- Provided passage:

Nigerian Lady Narrates how her father hanged himself after discovering that she and her siblings are not his Biological Children.
Narrating the story, she wrote: “This is gonna be very strong, sorry about that.”
“My Parents were high school sweethearts, they started dating when they were both 16, they dated for 4 years and then my mom(59F) got pregnant with my oldest sister(39F) then my dad(59M) did the right thing, he dropped out of college (he was on the path to medical school, it was his dream to become a doctor,) married mom and started working at a desk job at my grandpa(80M) Company, my parents later had three other kids, my older sister(35F),(33F) and me (30F).”
“My childhood was pretty normal, dad worked, mom stayed at home taking care of me and my sisters, dad was always very present in our lives, an I and my sisters were particularly close to him, we had a really deep bond, when I was 13, I was diagnosed with Leukemia and he never left my side, he held my had during chemo sessions during the whole time, he consoled me when I had my first heartbreak and assured me that everything would be alright, he taught me how to drive, he walked me down the aisle 3 years ago when I married my husband and told me that was one of the happiest days of his life, I was always his favorite as well.”

- About this task:
Write the next part of the account of the woman's childhood and her father, starting after its last sentence.

Stored data:
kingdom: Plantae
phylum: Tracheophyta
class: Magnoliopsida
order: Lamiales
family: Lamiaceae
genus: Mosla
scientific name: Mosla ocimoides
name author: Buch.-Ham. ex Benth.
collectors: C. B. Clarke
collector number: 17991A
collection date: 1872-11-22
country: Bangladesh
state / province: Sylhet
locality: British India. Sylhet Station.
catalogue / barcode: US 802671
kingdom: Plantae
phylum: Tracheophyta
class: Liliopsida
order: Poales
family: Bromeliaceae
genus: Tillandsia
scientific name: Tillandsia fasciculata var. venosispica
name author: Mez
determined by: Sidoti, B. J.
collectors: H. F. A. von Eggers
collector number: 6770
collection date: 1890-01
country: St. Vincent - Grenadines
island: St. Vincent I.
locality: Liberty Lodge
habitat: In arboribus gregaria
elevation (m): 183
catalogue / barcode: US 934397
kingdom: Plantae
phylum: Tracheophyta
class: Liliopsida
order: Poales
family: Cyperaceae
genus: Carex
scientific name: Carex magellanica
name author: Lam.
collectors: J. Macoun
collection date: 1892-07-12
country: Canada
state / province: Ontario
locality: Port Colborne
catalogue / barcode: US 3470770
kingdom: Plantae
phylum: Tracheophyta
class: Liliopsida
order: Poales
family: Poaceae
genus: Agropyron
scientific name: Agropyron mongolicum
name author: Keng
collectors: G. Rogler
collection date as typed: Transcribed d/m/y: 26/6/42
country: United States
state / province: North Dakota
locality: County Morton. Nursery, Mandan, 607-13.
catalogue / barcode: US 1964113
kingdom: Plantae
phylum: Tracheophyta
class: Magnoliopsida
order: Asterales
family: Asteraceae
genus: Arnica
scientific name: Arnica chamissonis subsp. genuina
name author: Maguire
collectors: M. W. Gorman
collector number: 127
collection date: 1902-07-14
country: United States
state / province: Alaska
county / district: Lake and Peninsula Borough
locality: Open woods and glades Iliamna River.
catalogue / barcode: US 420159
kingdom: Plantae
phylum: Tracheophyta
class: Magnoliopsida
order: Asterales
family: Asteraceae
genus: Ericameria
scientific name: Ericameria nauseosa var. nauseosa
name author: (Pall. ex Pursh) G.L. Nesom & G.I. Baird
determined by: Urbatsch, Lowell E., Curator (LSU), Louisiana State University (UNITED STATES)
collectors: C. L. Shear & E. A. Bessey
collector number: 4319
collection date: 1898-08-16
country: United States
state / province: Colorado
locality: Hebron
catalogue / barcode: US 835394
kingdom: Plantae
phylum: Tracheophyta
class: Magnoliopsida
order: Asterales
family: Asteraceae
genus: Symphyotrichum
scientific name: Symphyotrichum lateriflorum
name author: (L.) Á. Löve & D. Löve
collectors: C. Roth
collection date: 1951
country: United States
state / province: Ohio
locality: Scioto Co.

- Answer below:
“My Dad’s mom died during birth and grandpa raised him as a single parent, he never remarried (or dated anyone after her death, as far as I know), grandpa refused to talk about grandma, it was very painful for him. He never met anyone from grandma’s side of the family and grandpa didn’t talk much about her. In June, I bought a 23andme kit for me and dad, I thought that would be cool to see if he had any relatives on grandma’s side and we did the tests together.”
“We did the tests, I found out that I had 2 half brothers and that we shared the same father. We were honestly confused, I and Dad didn’t understand that, we thought that this was a mistake, when we told mom about this she froze, she started crying, we pressured her a bit more and that’s when she confessed about her 11-year-old affair with one of my Dad’s friend, he was our neighbor at a certain point of our lives and he was in the same class as dad and mom, I remember seeing him around when I was a kid, he was a close friend of the family. Dad was in denial, he thought that It was a mistake, I an d my sisters ended up doing the test at a hospital, 3 days Later the results arrived, no one matched with ad, he was not our father.”
“For the First time in 30 years of my life, I saw my Dad cry, not a normal cry, sobbing, like a kid. We tried to talk to him, he got up, grabbed his keys and left, we tried to call him like a hundred times and he didn’t answer, my mom was having a panic attack so my oldest sister took her to the hospital.”
“We didn’t hear from Dad for 3 whole days, we searched for him everywhere.”
“Eventually, My Grandpa found him at the Family fishing Cabin, he had hanged himself.”
“He didn’t even leave any notes or anything like that”
“In 9 days, I discovered that my mom had 11 -year-affair, that my Dad wasn’t my biological father and he took his own life.”
“Broke.”
“Me.”
“His funeral was another mess, My Dad’s side of the family got into a fight with my om’s side of the family, My Grandpa and uncles ended kicking my mom out of the funeral, it was a disaster, the first time I saw my grandpa crying as well, it was something I wish I hadn’t seen it. He entered a really deep depression after that, he barely speaks to anyone.”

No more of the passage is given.